(Text for analysis)

Abstract
Infective endocarditis is a life-threatening disease that is associated with a significant risk of morbidity and mortality. One of the most serious complications of infective endocarditis is perivalvular and aortic root abscess formation. Due to the high propensity for rupture and continued spread within the aorta and surrounding organs, surgical management is recommended and can improve long-term survival. Imaging plays a critical role in diagnosis of infective endocarditis and its sequalae. Initial workup includes transthoracic and/or transesophageal echocardiography, as part of the modified Duke criteria for diagnosing infective endocarditis. If paravalvular abscesses are suspected, CTA chest can characterize invasion and spread of the abscess. Here, we present a 55-year-old male with recurrent infective endocarditis with an aortic root abscess. The abscess was first identified through transesophageal echocardiography and subsequently confirmed using CTA chest. Surgically, the patient required pulmonic and aortic valve replacement along with aortic root reconstruction.
Keywords: Aortic root abscess, Paravalvular abscess, Infective endocarditis, Modified Duke criteria, Bentall procedure
Abbreviations: CTA, computed tomography angiography; MRI, magnetic resonance imaging; SPECT, single photon emission computed tomography; TEE, transesophageal echocardiogram; TTE, transthoracic echocardiogram; IE, infective endocarditis; GMS, Grocott's Methenamine Silver
Background
An abscess involving the aortic root almost exclusively occurs in the setting of endocarditis [1]. Incidence of infective endocarditis is generally between 1.5 and 11.6 cases per 100,000 person-years [2], [3], [4], with incidence of death at 1.42 per 100,000 person-years [5]. Overall, mortality of infective endocarditis is approximately 25% [6], including in-hospital mortality (28.9%) and mortality at 1 year (11.2%) [7]. Risk factors for infective endocarditis include structural heart disease, prosthetic valves, implanted cardiac devices, congenital heart disease, immunosuppressive therapy or diseases, and injection drug use [6].

(End Text for analysis)
(Records supplied)

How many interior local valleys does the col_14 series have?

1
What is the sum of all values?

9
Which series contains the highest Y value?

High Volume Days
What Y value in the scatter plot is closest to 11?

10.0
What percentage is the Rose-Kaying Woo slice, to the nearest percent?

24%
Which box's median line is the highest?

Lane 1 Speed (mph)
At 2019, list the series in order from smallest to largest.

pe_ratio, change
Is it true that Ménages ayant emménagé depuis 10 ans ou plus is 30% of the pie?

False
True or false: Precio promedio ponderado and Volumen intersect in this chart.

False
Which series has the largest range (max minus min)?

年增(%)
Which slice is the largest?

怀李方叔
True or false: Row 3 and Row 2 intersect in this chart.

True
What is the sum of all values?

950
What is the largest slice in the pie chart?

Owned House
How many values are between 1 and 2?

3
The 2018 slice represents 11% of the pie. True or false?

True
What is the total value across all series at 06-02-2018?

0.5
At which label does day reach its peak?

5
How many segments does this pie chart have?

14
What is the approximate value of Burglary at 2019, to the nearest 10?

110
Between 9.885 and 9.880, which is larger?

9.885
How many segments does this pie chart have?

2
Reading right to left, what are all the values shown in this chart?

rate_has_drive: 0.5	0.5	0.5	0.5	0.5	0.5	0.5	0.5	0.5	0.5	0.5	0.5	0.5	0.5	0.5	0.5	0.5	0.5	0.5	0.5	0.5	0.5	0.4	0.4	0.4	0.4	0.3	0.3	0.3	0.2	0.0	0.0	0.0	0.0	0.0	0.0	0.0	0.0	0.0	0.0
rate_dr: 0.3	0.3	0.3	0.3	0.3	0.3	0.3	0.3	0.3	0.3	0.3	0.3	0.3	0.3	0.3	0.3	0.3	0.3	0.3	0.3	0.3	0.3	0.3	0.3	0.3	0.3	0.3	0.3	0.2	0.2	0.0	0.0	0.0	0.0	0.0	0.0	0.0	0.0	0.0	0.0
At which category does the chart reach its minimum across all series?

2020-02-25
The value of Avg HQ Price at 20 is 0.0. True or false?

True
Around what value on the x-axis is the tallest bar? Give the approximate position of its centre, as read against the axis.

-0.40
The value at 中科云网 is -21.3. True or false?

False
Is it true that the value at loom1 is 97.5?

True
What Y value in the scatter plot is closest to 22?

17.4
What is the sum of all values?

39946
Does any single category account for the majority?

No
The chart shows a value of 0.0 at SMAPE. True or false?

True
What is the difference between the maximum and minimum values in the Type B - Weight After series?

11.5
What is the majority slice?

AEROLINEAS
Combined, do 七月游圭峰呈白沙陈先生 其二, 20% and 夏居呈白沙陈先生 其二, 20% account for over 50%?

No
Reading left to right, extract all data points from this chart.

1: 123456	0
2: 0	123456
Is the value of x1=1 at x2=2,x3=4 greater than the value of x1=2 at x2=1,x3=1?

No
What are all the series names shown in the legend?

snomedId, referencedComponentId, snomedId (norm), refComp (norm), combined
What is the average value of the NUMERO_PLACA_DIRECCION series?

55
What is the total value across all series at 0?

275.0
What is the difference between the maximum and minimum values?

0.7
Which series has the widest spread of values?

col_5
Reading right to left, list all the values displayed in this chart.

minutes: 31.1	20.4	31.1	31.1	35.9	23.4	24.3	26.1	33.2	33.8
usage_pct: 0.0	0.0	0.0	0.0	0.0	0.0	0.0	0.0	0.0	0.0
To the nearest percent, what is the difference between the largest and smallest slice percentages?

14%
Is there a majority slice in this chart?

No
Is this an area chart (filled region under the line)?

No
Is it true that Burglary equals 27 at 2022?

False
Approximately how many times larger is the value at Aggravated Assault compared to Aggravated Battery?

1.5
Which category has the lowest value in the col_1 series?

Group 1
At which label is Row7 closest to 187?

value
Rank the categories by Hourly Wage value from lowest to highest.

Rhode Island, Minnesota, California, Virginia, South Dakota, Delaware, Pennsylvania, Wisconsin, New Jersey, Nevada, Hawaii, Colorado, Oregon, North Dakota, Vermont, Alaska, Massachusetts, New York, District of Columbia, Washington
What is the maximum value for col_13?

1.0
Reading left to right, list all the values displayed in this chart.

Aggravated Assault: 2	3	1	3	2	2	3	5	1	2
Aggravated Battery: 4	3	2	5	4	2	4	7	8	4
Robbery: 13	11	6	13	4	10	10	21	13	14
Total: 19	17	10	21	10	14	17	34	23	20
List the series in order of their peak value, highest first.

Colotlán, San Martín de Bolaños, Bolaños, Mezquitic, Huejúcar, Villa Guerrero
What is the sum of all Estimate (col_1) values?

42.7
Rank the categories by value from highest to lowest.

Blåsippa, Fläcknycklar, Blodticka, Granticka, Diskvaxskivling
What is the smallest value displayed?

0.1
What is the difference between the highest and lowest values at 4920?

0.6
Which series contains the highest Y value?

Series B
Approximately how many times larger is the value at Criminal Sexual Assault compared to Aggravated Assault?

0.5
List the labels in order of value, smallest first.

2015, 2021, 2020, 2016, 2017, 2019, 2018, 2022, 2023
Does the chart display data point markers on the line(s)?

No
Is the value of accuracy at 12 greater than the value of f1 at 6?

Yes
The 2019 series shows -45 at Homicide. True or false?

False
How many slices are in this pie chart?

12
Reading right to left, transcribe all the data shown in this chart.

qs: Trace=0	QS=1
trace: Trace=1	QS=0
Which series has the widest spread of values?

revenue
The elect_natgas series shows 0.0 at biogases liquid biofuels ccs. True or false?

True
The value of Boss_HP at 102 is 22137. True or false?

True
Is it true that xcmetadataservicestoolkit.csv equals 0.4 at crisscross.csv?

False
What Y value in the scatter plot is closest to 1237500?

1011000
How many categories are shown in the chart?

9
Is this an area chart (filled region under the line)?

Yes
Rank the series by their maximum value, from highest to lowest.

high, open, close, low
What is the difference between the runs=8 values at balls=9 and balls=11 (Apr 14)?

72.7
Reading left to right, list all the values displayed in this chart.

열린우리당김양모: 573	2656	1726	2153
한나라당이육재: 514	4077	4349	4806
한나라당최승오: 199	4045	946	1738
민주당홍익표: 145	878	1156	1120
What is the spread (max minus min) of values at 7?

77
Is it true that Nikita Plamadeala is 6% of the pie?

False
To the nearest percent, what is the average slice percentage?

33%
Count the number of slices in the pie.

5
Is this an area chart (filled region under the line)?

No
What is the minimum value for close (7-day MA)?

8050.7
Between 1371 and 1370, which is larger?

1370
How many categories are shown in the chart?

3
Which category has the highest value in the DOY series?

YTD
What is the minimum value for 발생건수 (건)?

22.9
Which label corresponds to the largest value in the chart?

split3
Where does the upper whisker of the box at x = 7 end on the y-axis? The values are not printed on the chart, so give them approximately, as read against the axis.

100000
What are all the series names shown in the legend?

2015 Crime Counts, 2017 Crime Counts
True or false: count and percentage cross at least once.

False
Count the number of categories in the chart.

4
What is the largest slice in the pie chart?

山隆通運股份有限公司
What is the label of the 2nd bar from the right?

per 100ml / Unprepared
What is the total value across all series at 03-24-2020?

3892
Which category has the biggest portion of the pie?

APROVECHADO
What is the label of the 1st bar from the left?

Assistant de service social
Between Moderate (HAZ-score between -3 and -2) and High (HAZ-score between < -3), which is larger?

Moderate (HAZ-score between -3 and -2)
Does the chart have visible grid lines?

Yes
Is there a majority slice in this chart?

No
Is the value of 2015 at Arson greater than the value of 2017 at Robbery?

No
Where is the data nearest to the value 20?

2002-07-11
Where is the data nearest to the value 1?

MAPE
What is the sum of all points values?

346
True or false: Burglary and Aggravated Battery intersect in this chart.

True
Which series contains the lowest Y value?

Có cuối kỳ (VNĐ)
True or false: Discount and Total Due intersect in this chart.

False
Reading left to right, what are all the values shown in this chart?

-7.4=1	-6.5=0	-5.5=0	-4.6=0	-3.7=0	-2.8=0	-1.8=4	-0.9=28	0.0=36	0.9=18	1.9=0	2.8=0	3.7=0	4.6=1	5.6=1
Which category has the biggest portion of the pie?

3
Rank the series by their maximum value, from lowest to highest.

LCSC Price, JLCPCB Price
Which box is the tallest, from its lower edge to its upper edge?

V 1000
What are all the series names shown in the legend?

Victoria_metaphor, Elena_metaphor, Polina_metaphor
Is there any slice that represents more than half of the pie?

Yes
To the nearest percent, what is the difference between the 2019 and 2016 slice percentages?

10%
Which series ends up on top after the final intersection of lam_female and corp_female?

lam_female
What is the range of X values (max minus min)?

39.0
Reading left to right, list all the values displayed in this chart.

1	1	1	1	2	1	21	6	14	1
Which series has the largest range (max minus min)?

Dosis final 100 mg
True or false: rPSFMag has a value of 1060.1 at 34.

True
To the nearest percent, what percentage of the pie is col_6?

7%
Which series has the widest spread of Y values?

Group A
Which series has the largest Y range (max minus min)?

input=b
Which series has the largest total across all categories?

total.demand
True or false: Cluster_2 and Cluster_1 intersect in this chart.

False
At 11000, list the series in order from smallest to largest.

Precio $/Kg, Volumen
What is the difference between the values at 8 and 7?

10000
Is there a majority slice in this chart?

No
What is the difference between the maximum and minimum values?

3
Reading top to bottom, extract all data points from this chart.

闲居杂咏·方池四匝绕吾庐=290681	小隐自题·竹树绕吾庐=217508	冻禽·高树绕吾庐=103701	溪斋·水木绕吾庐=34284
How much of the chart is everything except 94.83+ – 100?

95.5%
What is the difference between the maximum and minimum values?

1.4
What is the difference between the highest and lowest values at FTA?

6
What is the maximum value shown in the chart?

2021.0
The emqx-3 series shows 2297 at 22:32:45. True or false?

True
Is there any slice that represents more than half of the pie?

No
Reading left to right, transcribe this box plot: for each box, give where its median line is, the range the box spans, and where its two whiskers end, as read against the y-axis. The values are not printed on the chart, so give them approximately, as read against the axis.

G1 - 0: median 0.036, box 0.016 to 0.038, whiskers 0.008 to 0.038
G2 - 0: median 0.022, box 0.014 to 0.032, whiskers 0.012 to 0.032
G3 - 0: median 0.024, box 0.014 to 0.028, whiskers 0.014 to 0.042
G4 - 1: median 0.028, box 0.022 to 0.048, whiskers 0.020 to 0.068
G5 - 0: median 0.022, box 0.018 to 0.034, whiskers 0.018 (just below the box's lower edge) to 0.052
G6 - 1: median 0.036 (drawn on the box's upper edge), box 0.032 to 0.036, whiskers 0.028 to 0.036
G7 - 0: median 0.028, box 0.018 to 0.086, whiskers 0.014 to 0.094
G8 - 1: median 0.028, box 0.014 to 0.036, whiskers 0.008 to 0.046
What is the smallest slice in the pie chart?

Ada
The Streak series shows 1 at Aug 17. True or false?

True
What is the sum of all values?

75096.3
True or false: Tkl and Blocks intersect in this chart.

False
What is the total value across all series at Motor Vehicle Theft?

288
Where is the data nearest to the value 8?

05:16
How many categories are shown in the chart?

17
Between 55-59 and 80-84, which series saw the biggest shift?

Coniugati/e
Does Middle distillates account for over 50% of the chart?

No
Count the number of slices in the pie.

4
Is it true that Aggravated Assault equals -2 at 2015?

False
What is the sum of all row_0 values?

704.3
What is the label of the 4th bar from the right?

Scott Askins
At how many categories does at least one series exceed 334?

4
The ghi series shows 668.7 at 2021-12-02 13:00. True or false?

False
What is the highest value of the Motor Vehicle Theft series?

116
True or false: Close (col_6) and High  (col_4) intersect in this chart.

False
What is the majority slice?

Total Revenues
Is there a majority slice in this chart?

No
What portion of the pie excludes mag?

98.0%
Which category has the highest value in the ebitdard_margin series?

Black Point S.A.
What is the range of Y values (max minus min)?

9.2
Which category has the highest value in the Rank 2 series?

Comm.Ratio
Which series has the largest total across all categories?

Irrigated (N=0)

(End Records supplied)

__Exercise description__:
According to the endocarditis text, which imaging method confirmed the patient's aortic root abscess after it was first identified? The rows are separate material from the endocarditis text.

__Answer to the exercise__:
CTA chest